Яблоки — единственная моя пища за последнюю неделю.
Не еда даже — закусь.
Выпить в доме не осталось ни капли.
Положил ружье на овчину и сыпанул в кружку заварки.
Зашумел, нагреваясь, электрический самовар.
На столе — скомканные листы бумаги...
Мой последний писательский опыт.
Попытка удержаться за край. Ухватиться за осколок прожитой, пускай и вкривь, жизни. Иначе для чего я тогда выжил...
...Оцепенение прошло, едва я открыл рот, и вода ударила мне в горло.
Бултыхаясь в грязной шанхайской речке, захлебываясь, царапая пальцами отвесную стену, хотел одного — выбраться, спастись. Терзали страх вперемешку с обидой — так не должно быть, только не со мной, я же еще...
Кто-то кричал, мне протягивали руки, но я не мог дотянуться.
Дергал ногами, пытаясь скинуть кроссовки, барахтался, уходил под воду и выныривал вновь. Глаз напугавшего меня чудовища превратился в луну, мертво и равнодушно сиявшую над речкой. В ее свете мне удалось разглядеть сунутый сверху шест.
Остальное помню плохо.
Мокрой и грязной кучей сидел на траве. Вытащившие меня охранники из соседнего поселка столпились вокруг. Кричали, куда-то звонили.
Ощупал карманы. Телефона не было.
Испуганно дернулся, схватился за грудь.
Сквозь ослизлую ткань нащупал твердый круг — браслет на месте.
На это я и истратил последние силы. Вздохнул и упал на спину.
Люди в форме склонялись ко мне, их губы шевелились, произнося непонятные слова. Потом меня тащили, ухватив под руки, к похожей на холодильник машине. Я упирался, кричал. Порывался ударить спасителей.
В «скорой» я заснул.
В больницу приехали коллеги с кафедры. Деликатно поздравили со спасением, завалили цветами и фруктами. Мистер У узнал о моих похождениях. О новом контракте нечего было и думать. Поздравления коллег прозвучали пожеланием счастливого пути. Завкафедрой Нина, отводя глаза, тихим голосом пояснила, что все не так уж и плохо. Университет не разрывает контракт, а всего лишь отказывается его продлевать, а значит — мне оплатят обратный билет.

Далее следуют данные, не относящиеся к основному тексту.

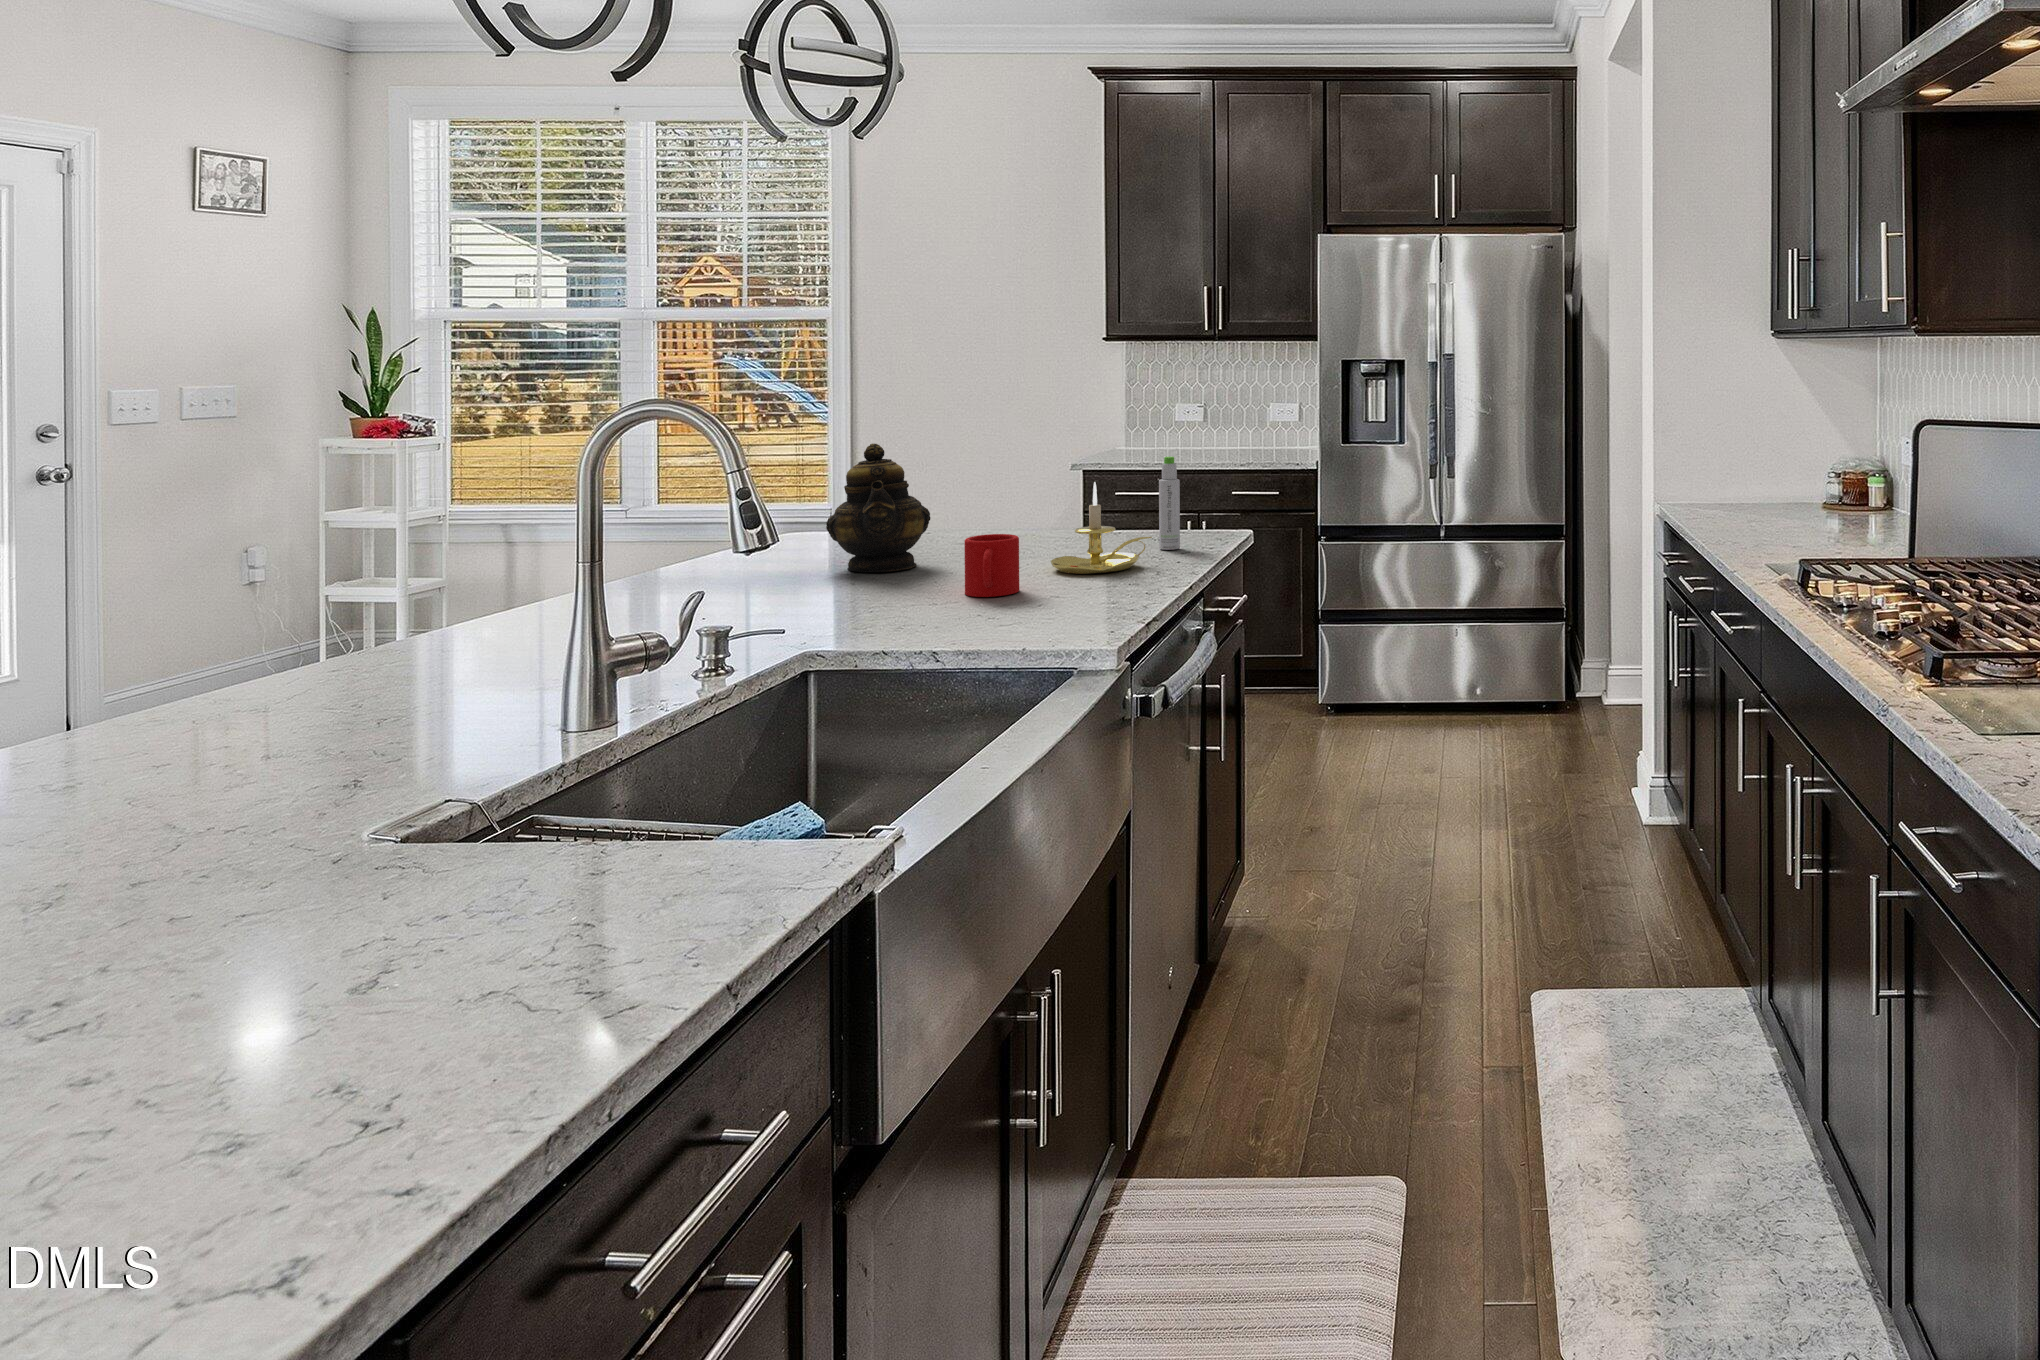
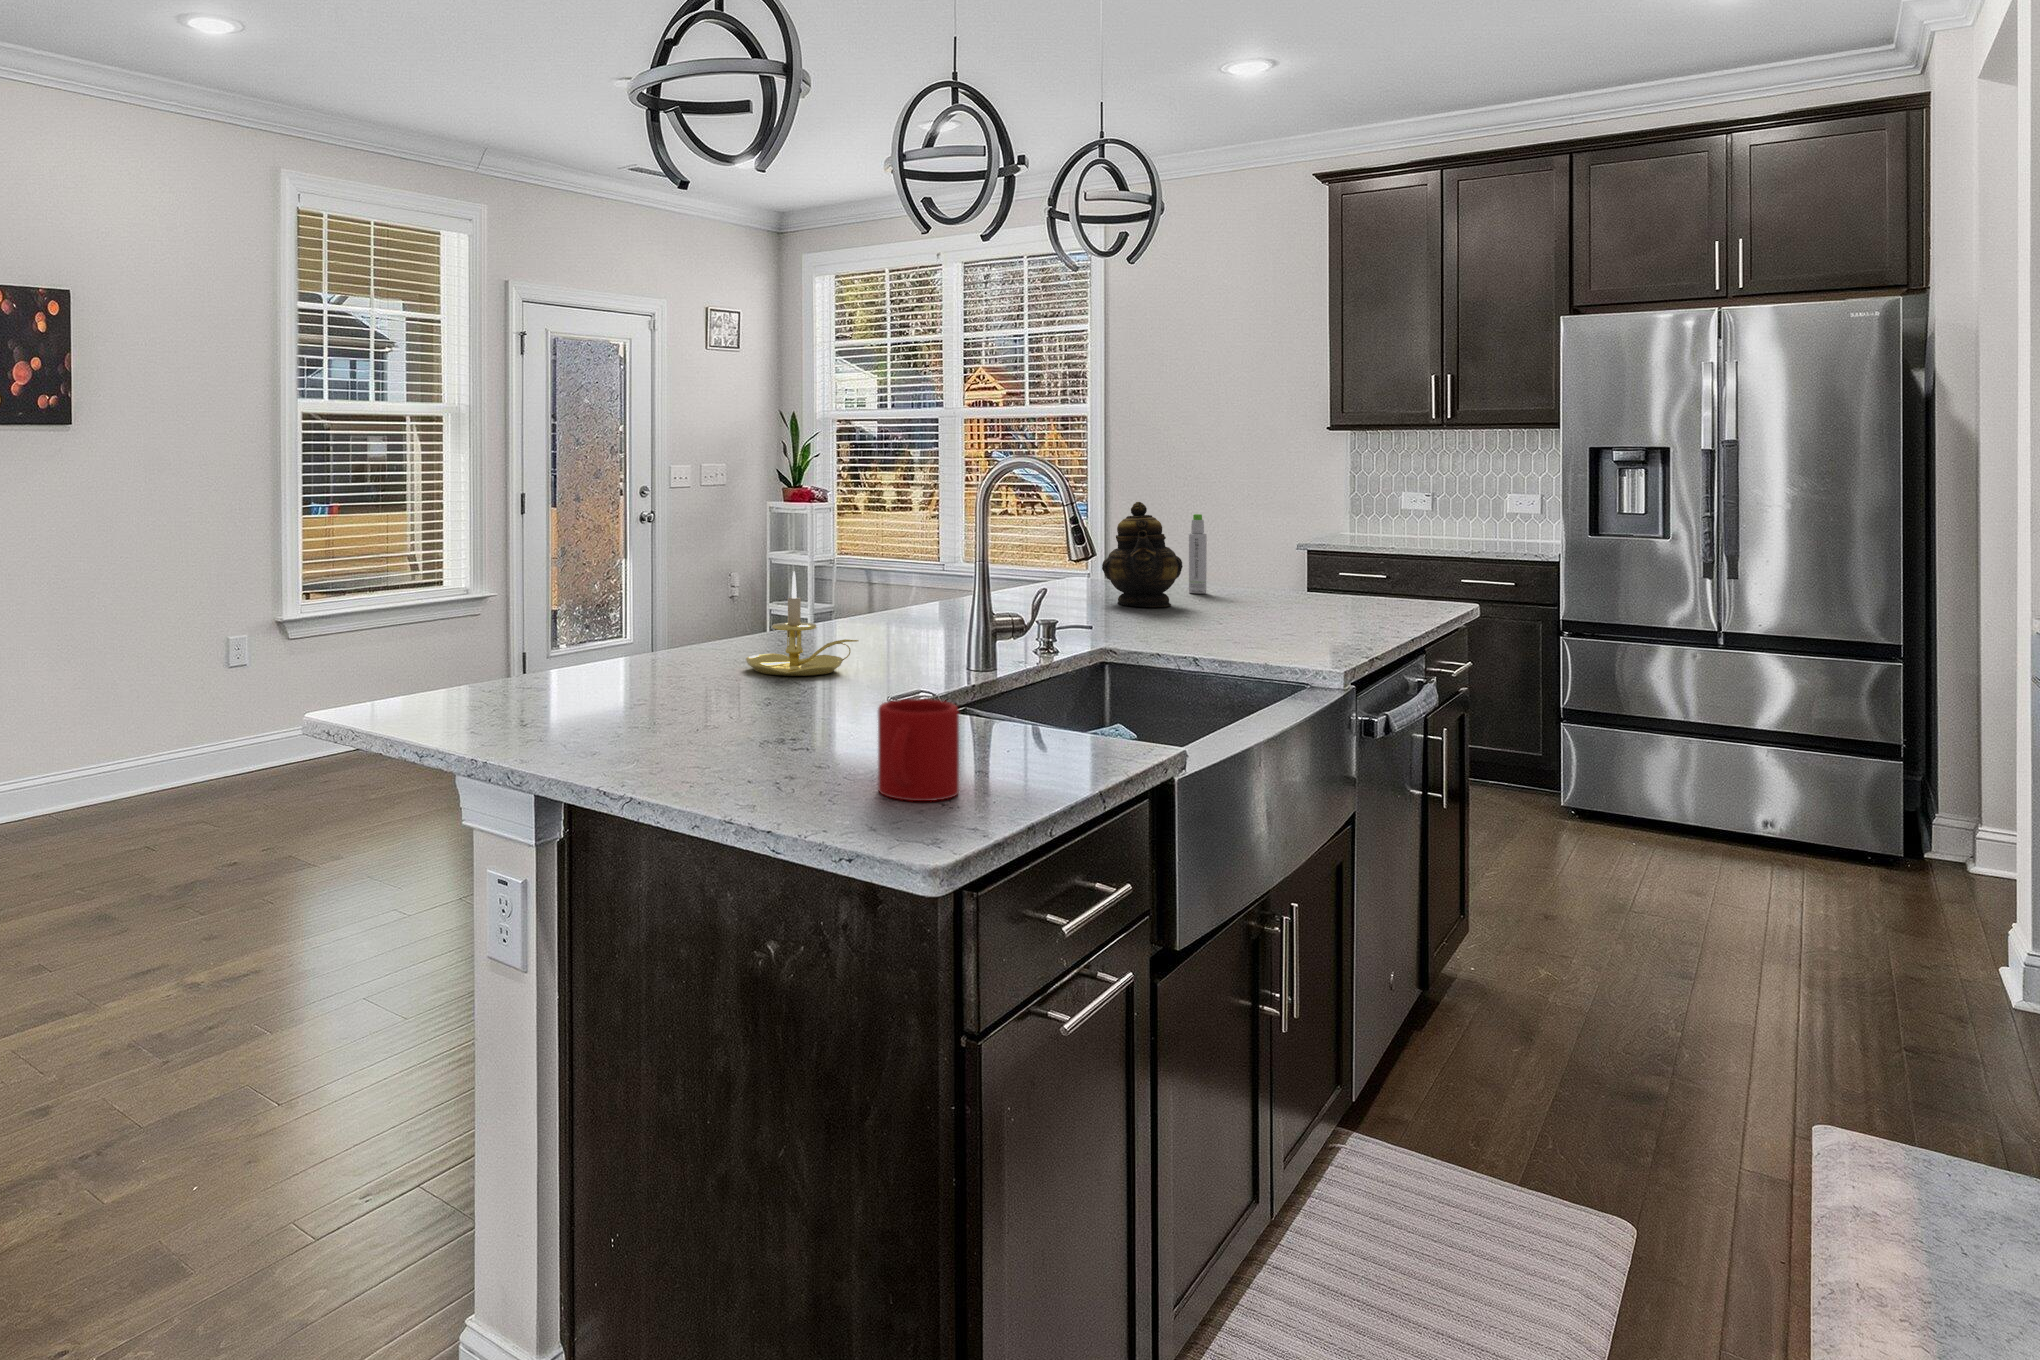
bottle: present [1159,457,1180,550] -> present [1189,514,1207,593]
candle holder: present [1051,482,1152,574] -> present [746,572,858,676]
mug: present [964,534,1019,597] -> present [878,699,959,801]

Репутация моя останется чистой.
Мне сохранили лицо.
Я отмахнулся.
Ни к чему эти тонкости. Все равно в Москве на прежнюю работу я уже не вернусь. Своих не проведешь. Себя тем более.
Москва обратно меня не приняла.
Я вернулся, после долгих лет, в нелюбимый город.
В самолете напился до отключки, одной литровой бутылкой джина.
Встречала меня мама. Постаревшая, располневшая, в синем платке, она казалась мне чужой.
Над Шереметьево клубились тяжелые груды облаков. Трепыхался серый парус дождя, холодного и совсем осеннего. Из окна автобуса я смотрел на деревья с мелкой листвой, от которых давно отвык, и на мокрую ленту дороги. Цеплялся взглядом за кириллицу на рекламных щитах.
Мутило и скручивало похмелье.
Мать рассказывала о своих церковных делах, но я не слушал ее.
Квартиру, где я когда-то жил, снимали не то белорусы, не то украинцы. Никто не ожидал моего возвращения летом. Пусть живут, сказал я матери, работы пока все равно нет, и неизвестно, когда будет.
Объяснять, почему не вернусь в университет, не стал.
Возле входа в метро остановился, попросил купить пива.
Оставшуюся часть дороги мать, молча, плакала.
За пару недель, что я провел в ее доме, убедился — надо бежать. Было тягостно от развешенных по комнатам иконок, от монотонного бормотания за стеной по утрам. Мать молилась и вечером, но я появлялся в квартире далеко за полночь. Стараясь не шуметь, ставил в холодильник утренний опохмел и прямо в одежде валился на кровать.
Долежав в зыбкой дремоте до утра, уходил из дома. Шлялся по городу. Вздрагивал от русской речи, изумлялся ценникам в магазинах, шарахался от милиции. Сидел на скамейках бульваров, разглядывал прохожих.
Пил из пластиковых стаканчиков водку и закусывал вкуснейшей вареной колбасой, закрывая от удовольствия глаза.
Ни с кем из знакомых встречаться не стал.
Нелюдимость развилась до паранойи.
От всего этого я и свалил в деревню.
Продышаться. Отдохнуть. Понять, жива ли моя душа.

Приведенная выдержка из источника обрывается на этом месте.